Regulatory Challenges for Product development in Indonesia

Two major challenges faced by Indonesian Islamic banks in developing innovative Shari’a-compliant products are as follows:

  1. As the Bank Indonesia and the National Shari’a Council are independent bodies, there are differences be- tween the two as to what constitutes Shari’a compliant. When the National Shari’a Council approves the product, it does not necessarily mean that Bank Indonesia will concur, and vice versa. As a result, this leads to a lengthy process for Islamic banks in launching their products and services to the market.
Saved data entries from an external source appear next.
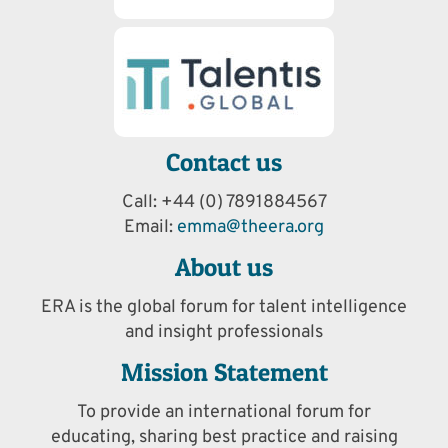
Contact us
Call: +44 (0) 7891884567
Email:
emma@theera.org
About us
ERA is the global forum for talent intelligence
and insight professionals
Mission Statement
To provide an international forum for
educating, sharing best practice and raising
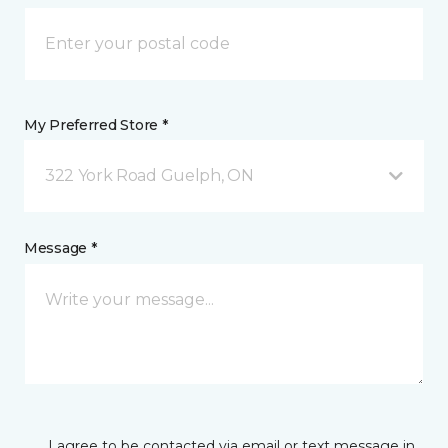
My Preferred Store *
322 York Road Guelph, ON
Message *
I agree to be contacted via email or text message in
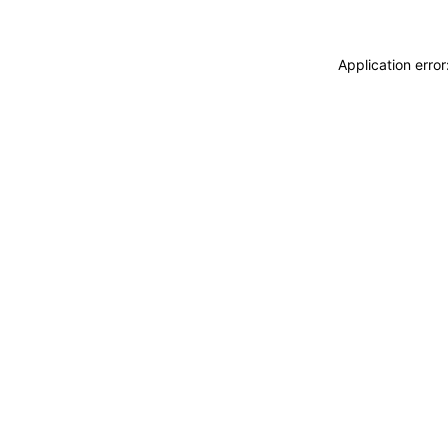
Application erro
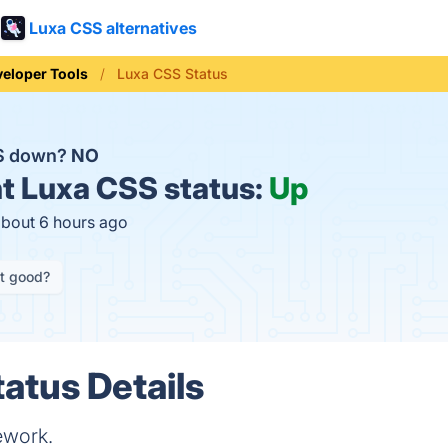
Luxa CSS alternatives
eloper Tools
Luxa CSS Status
SS down?
NO
t
Luxa CSS status:
Up
about 6 hours ago
it good?
atus Details
ework.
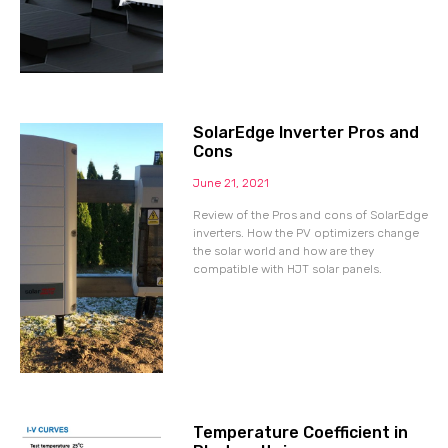
SolarEdge Inverter Pros and
Cons
June 21, 2021
Review of the Pros and cons of SolarEdge
inverters. How the PV optimizers change
the solar world and how are they
compatible with HJT solar panels.
Temperature Coefficient in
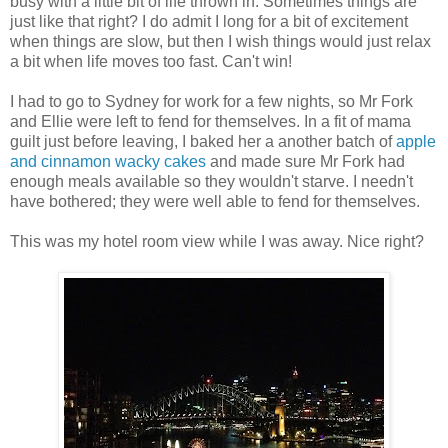
busy with a little bit of life thrown in. Sometimes things are
just like that right? I do admit I long for a bit of excitement
when things are slow, but then I wish things would just relax
a bit when life moves too fast. Can't win!
I had to go to Sydney for work for a few nights, so Mr Fork
and Ellie were left to fend for themselves. In a fit of mama
guilt just before leaving, I baked her a another batch of
apple
and cinnamon wacky cakes
and made sure Mr Fork had
enough meals available so they wouldn't starve. I needn't
have bothered; they were well able to fend for themselves.
This was my hotel room view while I was away. Nice right?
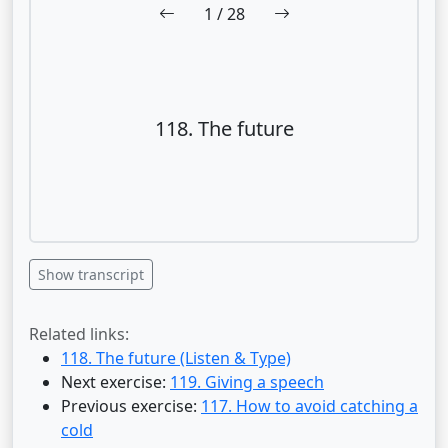
1
/ 28
118. The future
Show transcript
Related links:
118. The future (Listen & Type)
Next exercise:
119. Giving a speech
Previous exercise:
117. How to avoid catching a
cold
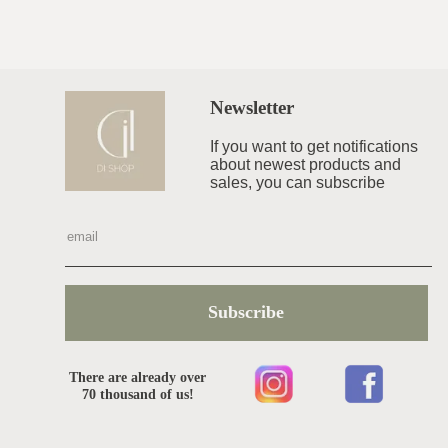
Newsletter
If you want to get notifications
about newest products and
sales, you can subscribe
Subscribe
There are already over
70 thousand of us!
Indonesia may have the most fatwa issuances among the countries operating Islamic banks, but the fatwas do not discuss the detailed business operation models that are allowed by the National Shari’a Council. The fatwa merely utilises the Islamic sources (Qur’an & Sunnah) to legalise, authenticate and provide the general guiding principles for the products’ Shari’a permissibility. The absence of a detailed business operation mode in the fatwa issuance process creates un- certainty for Islamic banks in structuring and executing the products within the Shari’a parameters stipulated by the National Shari’a Council.

The way forward

In order to build coordinated Shari’a linkages between Bank Indonesia and the National Shari’a Council, it is expedient to incorporate a Shari’a committee into the DPbS of Bank Indonesia, that represents the views of the National Shari’a Council. This Shari’a Council incorporation can specifically deal with Shari’a framework development, Shari’a issues related to Bank Indonesia’s regulations, and of course product approval for new products proposed by Islamic banks. An in-house Shari’a Council within a central bank has been successfully implemented in Malaysia whereby the Shari’a Advisory Council (SAC) was incorporated under Bank Negara Malaysia’s (BNM) governance and has been given the highest authority to deal with Shari’a matters and activities for Islamic banking finance and takaful development. Hence, incorporation of a Shari’a Committee under Bank Indonesia’s governance could smoothen the process of product approval for Islamic banks and assist them in launching their new products into the market since only a single product approval, will be required rather than two product approvals. The Accounting and Auditing Organization for Islamic Financial Institution (AAOIFI) Shari’a standards is a great example of how Shari’a standards can be derived by considering all aspects of the product development process, from fatwa issuance to bank execution. Hence, AAOIFI Shari’a standards can be used as a benchmark for the National Shari’a Council to develop the ‘best practices standard’ for Islamic banks in conducting their Shari’a business in Indonesia. It is recommended also that there should be a working committee or a task force in the National  Shari’a Council, which includes Islamic banking practitioners and economists to fuse banking practices and objectives with Shari’a prescriptions. This will assist in the improvement of the fatwa issuance process and align it with the Shari’a business model so that the fatwa is developed in a more holistic manner.